[WHAT IS NEEDED]
Write out exactly the lines below from the one containing "Humdard Hai WhatsApp Status Video" to the last, both ends kept, and nothing more; skip all pictures.

──────────

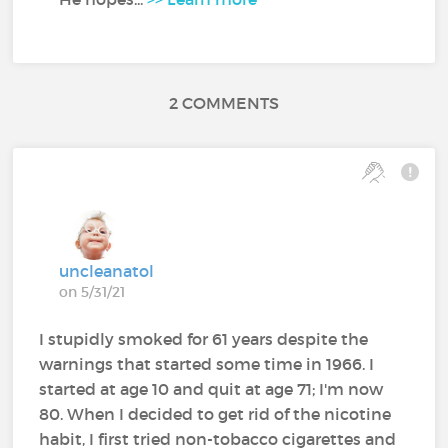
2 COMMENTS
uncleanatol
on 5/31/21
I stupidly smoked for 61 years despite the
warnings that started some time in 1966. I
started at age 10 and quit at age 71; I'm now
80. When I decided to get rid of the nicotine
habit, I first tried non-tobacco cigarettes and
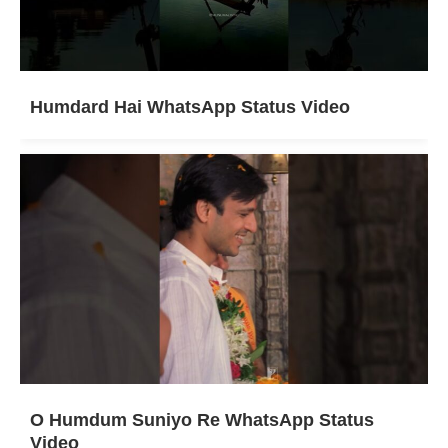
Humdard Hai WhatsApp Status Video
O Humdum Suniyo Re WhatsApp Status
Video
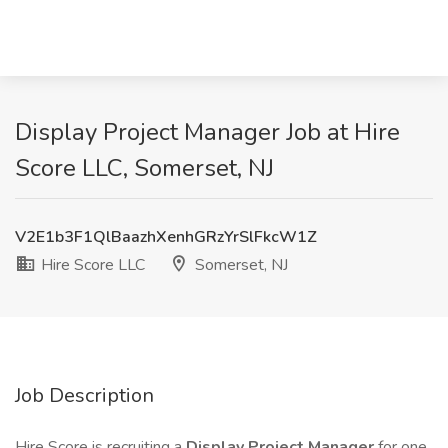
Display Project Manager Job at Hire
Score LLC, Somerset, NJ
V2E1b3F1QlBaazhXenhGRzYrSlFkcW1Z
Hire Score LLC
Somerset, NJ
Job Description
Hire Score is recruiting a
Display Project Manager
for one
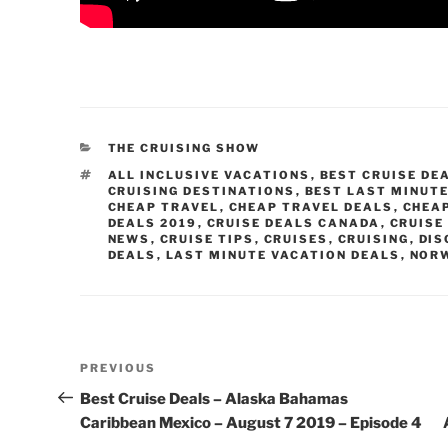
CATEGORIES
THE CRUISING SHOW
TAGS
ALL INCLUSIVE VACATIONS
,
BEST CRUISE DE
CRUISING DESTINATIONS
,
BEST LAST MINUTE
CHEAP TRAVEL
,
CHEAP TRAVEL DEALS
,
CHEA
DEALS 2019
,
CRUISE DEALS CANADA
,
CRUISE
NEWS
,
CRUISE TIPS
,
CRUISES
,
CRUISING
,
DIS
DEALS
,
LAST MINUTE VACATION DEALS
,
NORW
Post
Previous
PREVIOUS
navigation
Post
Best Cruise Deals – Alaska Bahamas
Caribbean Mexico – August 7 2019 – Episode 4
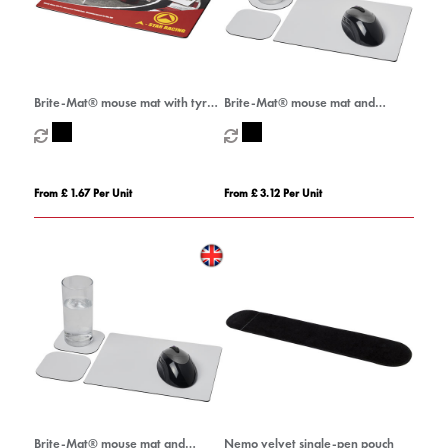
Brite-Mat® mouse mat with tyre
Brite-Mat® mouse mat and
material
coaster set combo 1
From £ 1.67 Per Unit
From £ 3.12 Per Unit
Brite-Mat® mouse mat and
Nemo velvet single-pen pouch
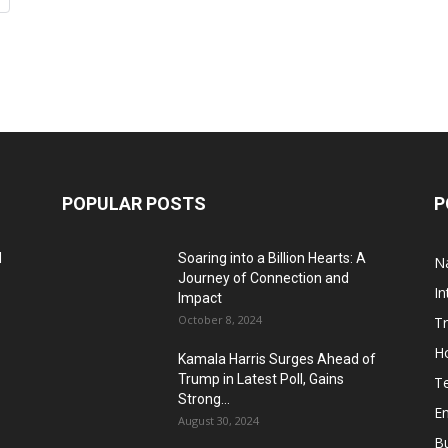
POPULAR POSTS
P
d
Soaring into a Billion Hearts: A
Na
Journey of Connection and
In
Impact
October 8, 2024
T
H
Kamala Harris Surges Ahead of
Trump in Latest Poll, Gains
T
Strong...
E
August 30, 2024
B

──────────

[REPLY]
Humdard Hai WhatsApp Status Video
O Humdum Suniyo Re WhatsApp Status
Video
Display Project Manager Job at Hire
Score LLC, Somerset, NJ
V2E1b3F1QlBaazhXenhGRzYrSlFkcW1Z
Hire Score LLC
Somerset, NJ
Job Description
Hire Score is recruiting a
Display Project Manager
for one
CATEGORIES
THE CRUISING SHOW
TAGS
ALL INCLUSIVE VACATIONS
,
BEST CRUISE DE
CRUISING DESTINATIONS
,
BEST LAST MINUTE
CHEAP TRAVEL
,
CHEAP TRAVEL DEALS
,
CHEA
DEALS 2019
,
CRUISE DEALS CANADA
,
CRUISE
NEWS
,
CRUISE TIPS
,
CRUISES
,
CRUISING
,
DIS
DEALS
,
LAST MINUTE VACATION DEALS
,
NORW
Post
Previous
PREVIOUS
navigation
Post
Best Cruise Deals – Alaska Bahamas
Caribbean Mexico – August 7 2019 – Episode 4
Brite-Mat® mouse mat with tyre
Brite-Mat® mouse mat and
material
coaster set combo 1
From £ 1.67 Per Unit
From £ 3.12 Per Unit
Brite-Mat® mouse mat and
Nemo velvet single-pen pouch
POPULAR POSTS
P
d
Soaring into a Billion Hearts: A
Na
Journey of Connection and
In
Impact
October 8, 2024
T
H
Kamala Harris Surges Ahead of
Trump in Latest Poll, Gains
T
Strong...
E
August 30, 2024
B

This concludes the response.